起源を知りたい!

起源を知りたい! Vol.41

~勝負メシ!? トンカツの起源~

受験に限らず、ゲン担ぎの勝負メシといえば「トンカツ」。トンカツはイタリア料理の「コトレッタ」、いわゆるミラノ風カツレツをルーツとするフランス料理の「コートレット」をアレンジして、日本で誕生した料理です。
コトレッタもコートレットも、スライスした仔牛肉に細かいパン粉をつけてバターや油で揚げ焼きにする料理で、もともとは仔牛や仔羊、豚などの骨付き背肉を指す言葉。英語では「カットレット」と言い、日本では「カツレツ」と呼ばれるようになりました。

日本にカツレツが伝わったのは江戸時代末期から明治初期頃といわれています。当時のカツレツはビーフやチキンが主流で、調理法もソテーのような炒め焼きに近いものでした。それを豚肉を使った揚げもの料理にしたのが、現在も東京・銀座にある1895年創業の老舗洋食屋「煉瓦亭(れんがてい)」です。
1899年に、コートレットの仔牛を豚肉に変え、生パン粉をつけてたっぷりの油で揚げた「ポークカツレツ」がメニューに登場します。調理法のヒントになったのは天ぷらでした。ナイフとフォークで食べる西洋風のポークカツレツの誕生がトンカツの起源です。
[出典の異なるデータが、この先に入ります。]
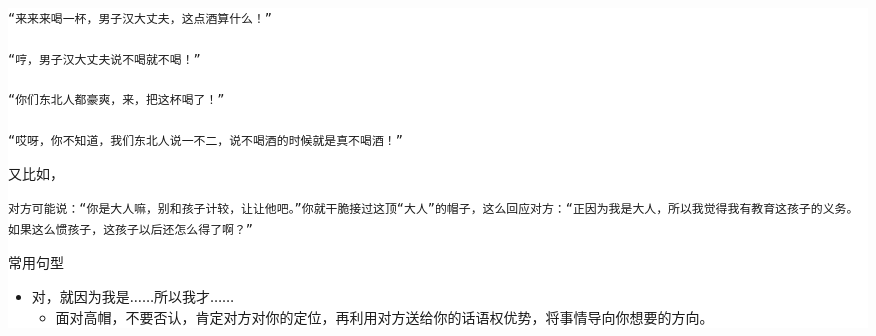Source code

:     “来来来喝一杯，男子汉大丈夫，这点酒算什么！”

    “哼，男子汉大丈夫说不喝就不喝！”

    “你们东北人都豪爽，来，把这杯喝了！”

    “哎呀，你不知道，我们东北人说一不二，说不喝酒的时候就是真不喝酒！”

又比如，

    对方可能说：“你是大人嘛，别和孩子计较，让让他吧。”你就干脆接过这顶“大人”的帽子，这么回应对方：“正因为我是大人，所以我觉得我有教育这孩子的义务。如果这么惯孩子，这孩子以后还怎么得了啊？”

常用句型

- 对，就因为我是……所以我才……
  - 面对高帽，不要否认，肯定对方对你的定位，再利用对方送给你的话语权优势，将事情导向你想要的方向。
そして、トンカツを使ったもうひとつの勝負メシ「カツ丼」が誕生したのは1918年。東京・早稲田にある江戸時代から続く老舗そば屋「三朝庵(さんちょうあん)」が発祥です。宴会用に仕入れたトンカツがあまり、冷めたトンカツを玉子丼のようにそばつゆで煮て卵とじにし、丼にしたのがきっかけでした。この提案をしたのは、お店の常連だった早稲田大学の学生だとか。ゲン担ぎメニューの定番「卵とじカツ丼」は、もったいない精神と大学生のアイデアから生まれたのですね!